VATICAN CITY — Pope Francis on Sunday praised his predecessor, Benedict XVI, for courageously following his conscience when he decided to retire.
Benedict became the first pontiff in 600 years to quit the post when he resigned in February, paving the way for Francis' election as pope two weeks later.
By lauding Benedict's surprise choice to step down, Francis put his papacy on record as supporting the move and leaving himself and future popes a possible way to leave office as the head of the Roman Catholic church.
Francis told pilgrims, tourists and Romans in St. Peter's Square on Sunday that God made Benedict understand through prayer the step he had to take.
Benedict, then 85, explained when announcing his intention to resign that he felt he didn't have the mental and physical strength to continue as pontiff.
The rare resignation dismayed some traditionalists in the Catholic church. But Francis praised Benedict for following his conscience "with a great sense of acumen and courage."
"We must learn to listen more to our conscience," said Francis, speaking from a window of the Apostolic Palace to the crowd in the square below. "This doesn't mean following one's own self, doing what interests me, what's convenient for me, what I like," the pope said. Instead, "conscience is an interior space for listening to the truth, to good" and to God who "speaks to my heart and helps me to discern, to understand the path I must follow, and once the decision is taken, to go forward, to remain faithful," Francis added.
"We have had a recent marvelous example of this relationship with God in our conscience," Francis said, citing his predecessor's resignation.
"Pope Benedict XVI gave us this great example in this sense, when the Lord made him understand , in prayer, what step he had to take," Francis said, "He followed, with a great sense of acumen and courage, his conscience, that is, the will of God who was speaking to his heart."
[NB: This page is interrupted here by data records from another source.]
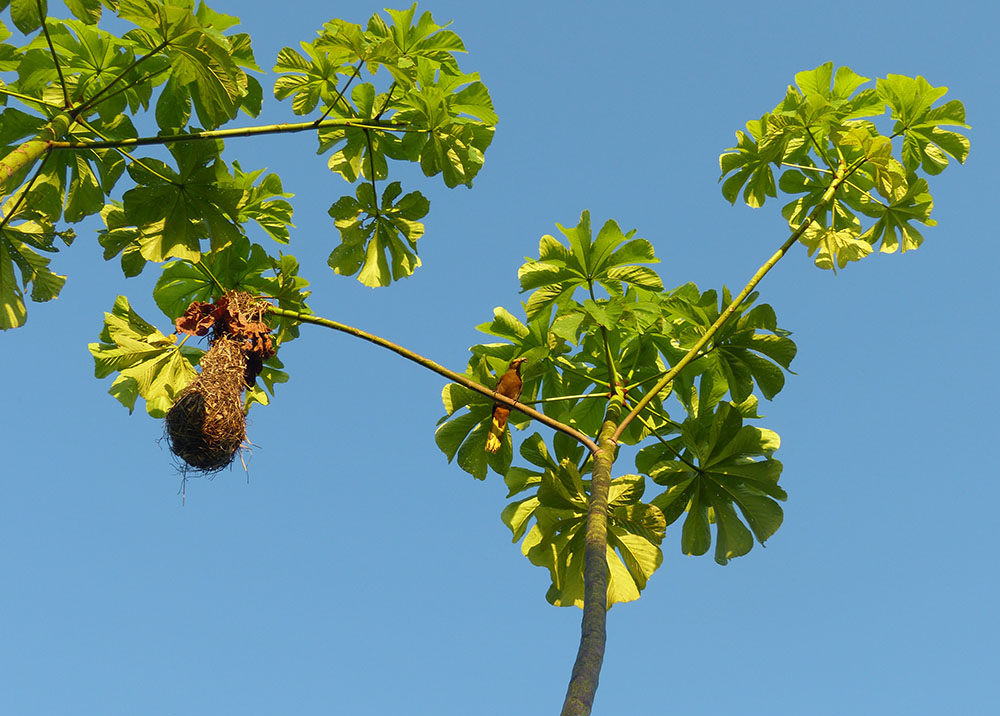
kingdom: Animalia
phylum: Chordata
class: Aves
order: Passeriformes
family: Icteridae
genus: Psarocolius
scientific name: Psarocolius angustifrons
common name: Russet-backed oropendola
Benedict is now living in a Vatican monastery. A theologian, Benedict has said he wants to dedicate the rest of his life to prayer and meditation.
Benedict was a longtime Vatican-based German cardinal and already elderly when elected in 2005 to succeed Pope John Paul II. Benedict had worked closely with John Paul, who began his long papacy in 1978 as a vigorous, athletic middle-aged man but who later was slowed by Parkinson's disease, which increasingly enfeebled him in his last years before death.